Als der schwer erkrankte Köhler wenig später mit seiner Familie auf der Tribüne sitzt, stoppen Spieler die laufende Zweitligapartie, streifen sich Trikots mit Köhlers Nummer 7 über, entrollen ein Banner: «Eisern bleiben Benny».
Köhler schafft nach Chemotherapien «mit bewundernswerter Energie» (Unions damaliger Sportchef Helmut Schulte) wieder die Rückkehr auf den Fußballplatz, wird von den Fans gefeiert. «Ich habe gar keine Probleme mehr und gehe jedes halbe Jahr zur Vorsorgeuntersuchung. Die Abstände werden immer größer», sagt er über seinen derzeitigen Gesundheitszustand. «Man muss vom Kopf her abschließen, es kann immer wieder kommen – aber ich mache mir da keine Gedanken.»
Köhler ist so fit, dass er auch weiter noch zum Spaß kickt, beim Traditionsmasters vor knapp einem Jahr erhält er den «Preis für besondere Leistungen». Auch dieses Jahr wird er wieder mit alten Union-Kumpels in der Halle auflaufen. «Früher wollte man so lange spielen wie möglich, jetzt reichen ein, zwei Minuten», sagt er augenzwinkernd.
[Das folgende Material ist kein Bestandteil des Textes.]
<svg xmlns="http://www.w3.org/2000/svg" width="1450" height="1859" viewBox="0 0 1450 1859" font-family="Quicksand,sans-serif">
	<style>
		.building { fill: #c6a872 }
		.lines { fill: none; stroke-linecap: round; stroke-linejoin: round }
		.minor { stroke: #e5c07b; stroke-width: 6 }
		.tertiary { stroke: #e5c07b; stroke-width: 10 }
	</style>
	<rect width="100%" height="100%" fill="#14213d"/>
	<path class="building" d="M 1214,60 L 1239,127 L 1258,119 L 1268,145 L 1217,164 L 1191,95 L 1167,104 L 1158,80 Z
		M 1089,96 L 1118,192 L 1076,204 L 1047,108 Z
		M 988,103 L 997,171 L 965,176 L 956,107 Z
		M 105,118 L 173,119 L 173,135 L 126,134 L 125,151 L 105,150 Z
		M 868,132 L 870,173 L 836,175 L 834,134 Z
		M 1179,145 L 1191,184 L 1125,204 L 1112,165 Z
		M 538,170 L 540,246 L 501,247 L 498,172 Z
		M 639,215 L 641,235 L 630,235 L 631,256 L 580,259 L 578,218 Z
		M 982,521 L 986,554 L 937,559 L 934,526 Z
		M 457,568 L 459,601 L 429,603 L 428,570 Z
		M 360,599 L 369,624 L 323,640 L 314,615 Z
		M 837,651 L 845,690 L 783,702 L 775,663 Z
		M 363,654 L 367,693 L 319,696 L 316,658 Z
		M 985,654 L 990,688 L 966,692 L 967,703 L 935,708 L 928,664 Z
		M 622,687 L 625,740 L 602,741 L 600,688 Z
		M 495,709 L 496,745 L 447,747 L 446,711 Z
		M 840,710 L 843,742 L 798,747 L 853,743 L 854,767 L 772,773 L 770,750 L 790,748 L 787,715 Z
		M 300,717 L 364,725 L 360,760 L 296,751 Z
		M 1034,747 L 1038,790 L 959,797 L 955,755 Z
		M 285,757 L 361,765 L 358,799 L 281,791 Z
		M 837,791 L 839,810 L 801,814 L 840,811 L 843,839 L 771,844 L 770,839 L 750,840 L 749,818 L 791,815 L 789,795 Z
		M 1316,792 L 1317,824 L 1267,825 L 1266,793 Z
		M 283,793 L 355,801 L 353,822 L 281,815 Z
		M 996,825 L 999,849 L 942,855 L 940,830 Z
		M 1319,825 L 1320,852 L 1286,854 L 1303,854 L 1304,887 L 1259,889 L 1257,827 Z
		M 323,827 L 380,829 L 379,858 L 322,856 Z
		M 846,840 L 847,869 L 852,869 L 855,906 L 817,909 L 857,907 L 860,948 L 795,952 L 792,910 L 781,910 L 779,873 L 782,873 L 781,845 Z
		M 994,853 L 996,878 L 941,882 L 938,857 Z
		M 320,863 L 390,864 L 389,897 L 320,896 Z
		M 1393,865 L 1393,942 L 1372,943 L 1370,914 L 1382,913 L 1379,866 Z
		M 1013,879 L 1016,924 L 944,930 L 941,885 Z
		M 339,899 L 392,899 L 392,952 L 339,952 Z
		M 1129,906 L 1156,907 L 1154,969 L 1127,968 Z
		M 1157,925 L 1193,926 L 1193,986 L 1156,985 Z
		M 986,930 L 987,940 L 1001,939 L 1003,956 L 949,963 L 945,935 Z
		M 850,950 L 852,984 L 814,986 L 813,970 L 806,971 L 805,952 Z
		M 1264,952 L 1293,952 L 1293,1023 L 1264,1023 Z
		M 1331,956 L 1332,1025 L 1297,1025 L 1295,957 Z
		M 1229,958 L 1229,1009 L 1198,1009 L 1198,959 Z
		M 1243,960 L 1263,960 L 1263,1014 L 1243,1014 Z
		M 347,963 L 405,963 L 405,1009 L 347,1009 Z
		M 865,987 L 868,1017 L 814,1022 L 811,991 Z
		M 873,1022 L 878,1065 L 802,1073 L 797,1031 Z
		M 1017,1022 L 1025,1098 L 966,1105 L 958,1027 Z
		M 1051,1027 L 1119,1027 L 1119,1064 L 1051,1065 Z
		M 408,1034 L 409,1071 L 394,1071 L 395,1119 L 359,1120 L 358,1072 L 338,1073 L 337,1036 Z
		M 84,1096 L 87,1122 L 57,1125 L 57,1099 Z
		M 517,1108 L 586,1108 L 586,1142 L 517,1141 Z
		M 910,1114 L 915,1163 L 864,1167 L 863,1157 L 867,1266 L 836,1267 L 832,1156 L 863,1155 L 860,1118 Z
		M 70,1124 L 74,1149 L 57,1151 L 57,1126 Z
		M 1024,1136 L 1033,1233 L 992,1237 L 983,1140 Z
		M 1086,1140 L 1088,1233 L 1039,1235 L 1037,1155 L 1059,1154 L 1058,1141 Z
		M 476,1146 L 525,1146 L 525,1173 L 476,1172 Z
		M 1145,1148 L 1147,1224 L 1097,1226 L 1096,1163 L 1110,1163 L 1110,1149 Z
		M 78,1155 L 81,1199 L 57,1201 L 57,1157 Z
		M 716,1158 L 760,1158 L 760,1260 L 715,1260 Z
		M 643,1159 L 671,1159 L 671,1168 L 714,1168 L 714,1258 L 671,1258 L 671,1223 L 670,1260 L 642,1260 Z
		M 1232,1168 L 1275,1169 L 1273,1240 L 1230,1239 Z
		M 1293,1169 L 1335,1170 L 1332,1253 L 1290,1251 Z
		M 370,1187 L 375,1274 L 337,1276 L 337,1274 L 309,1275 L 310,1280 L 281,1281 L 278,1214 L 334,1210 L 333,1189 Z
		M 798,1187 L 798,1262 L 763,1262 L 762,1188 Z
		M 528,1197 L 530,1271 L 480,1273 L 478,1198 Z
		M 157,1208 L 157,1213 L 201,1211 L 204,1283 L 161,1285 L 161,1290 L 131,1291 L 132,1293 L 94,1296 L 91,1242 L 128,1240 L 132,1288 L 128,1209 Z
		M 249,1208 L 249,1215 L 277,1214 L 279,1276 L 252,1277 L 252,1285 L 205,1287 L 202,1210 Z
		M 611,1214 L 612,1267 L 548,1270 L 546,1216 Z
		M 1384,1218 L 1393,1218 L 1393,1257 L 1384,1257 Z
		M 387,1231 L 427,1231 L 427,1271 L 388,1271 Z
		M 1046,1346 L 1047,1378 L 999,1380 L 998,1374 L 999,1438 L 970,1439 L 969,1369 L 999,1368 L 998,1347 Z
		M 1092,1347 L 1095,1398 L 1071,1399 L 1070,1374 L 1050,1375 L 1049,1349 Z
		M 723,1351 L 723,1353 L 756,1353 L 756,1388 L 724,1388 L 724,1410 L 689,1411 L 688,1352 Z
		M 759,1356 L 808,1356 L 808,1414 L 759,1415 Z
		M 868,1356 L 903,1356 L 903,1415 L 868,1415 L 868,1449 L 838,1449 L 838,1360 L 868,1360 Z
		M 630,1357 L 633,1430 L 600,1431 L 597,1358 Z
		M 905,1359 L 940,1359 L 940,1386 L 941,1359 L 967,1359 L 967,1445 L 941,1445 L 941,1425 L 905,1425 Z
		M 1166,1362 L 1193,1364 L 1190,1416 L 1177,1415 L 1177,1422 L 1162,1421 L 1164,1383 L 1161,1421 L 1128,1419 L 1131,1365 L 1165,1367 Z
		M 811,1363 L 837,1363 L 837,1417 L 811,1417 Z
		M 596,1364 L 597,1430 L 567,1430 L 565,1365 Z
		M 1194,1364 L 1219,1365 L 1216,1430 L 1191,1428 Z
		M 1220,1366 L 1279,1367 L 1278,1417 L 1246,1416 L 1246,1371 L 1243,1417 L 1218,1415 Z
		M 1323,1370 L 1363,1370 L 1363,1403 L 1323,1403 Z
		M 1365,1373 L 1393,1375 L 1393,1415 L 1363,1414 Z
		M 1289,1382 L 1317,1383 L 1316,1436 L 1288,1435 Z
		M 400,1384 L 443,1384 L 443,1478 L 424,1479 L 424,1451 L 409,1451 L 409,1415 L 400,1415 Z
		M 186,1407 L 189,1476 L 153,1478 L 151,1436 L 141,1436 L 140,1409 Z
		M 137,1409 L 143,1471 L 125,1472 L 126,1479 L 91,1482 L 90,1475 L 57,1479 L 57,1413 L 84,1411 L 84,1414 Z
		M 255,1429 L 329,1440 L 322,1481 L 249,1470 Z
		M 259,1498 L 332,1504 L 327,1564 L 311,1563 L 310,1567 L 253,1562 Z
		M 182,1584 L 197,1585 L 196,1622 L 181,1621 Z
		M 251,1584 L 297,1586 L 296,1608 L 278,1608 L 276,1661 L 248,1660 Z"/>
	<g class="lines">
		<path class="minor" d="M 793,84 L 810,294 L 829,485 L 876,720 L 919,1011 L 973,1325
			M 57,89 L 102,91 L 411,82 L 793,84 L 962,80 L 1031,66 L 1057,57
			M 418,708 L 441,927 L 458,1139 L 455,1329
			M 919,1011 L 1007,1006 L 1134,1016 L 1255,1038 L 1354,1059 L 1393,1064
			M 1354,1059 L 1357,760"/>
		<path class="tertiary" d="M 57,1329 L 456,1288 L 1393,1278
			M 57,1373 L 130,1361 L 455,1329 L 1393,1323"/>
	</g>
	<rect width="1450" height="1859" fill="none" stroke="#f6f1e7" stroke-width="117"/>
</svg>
Sein Café, für das sein Berater den Anstoß gab, liegt nun zwischen einem Geschenkeladen und einer Lotto-Annahmestelle. Dass Ex-Fußballer einen Kiosk betreiben, ist seit den 70er Jahren aus der Mode gekommen – doch auch Köhler muss die Frage vieler ehemaliger Profis beantworten: «Was mache ich nach der Karriere? Die meisten haben das Privileg, erstmal ein paar Jahre nichts zu machen, weil sie gut verdient haben», sagt er. «Wenn du aber mehrere Jahre nichts machst, wird das Geld auch nicht mehr. Bei mir hat es mit dem Eiscafé gepasst, meine Frau ist Italienerin. Und ich bin der Typ, der sagt: „Komm, dann machen wir das. Mal gucken, ob es funktioniert.“ Wenn nicht, dann ist es eben so.»
Einen beruflichen Traum hat der neue Eis-Fachmann dabei noch: «Wir hatten auch überlegt, eine Filiale in Dubai zu eröffnen», sagt er über sein Lieblingsurlaubsziel. «Aber das ist noch weit weg.» Irgendwann könnte dann aber auch am Persischen Golf ein Union-Trikot mit der Nummer 7 hängen.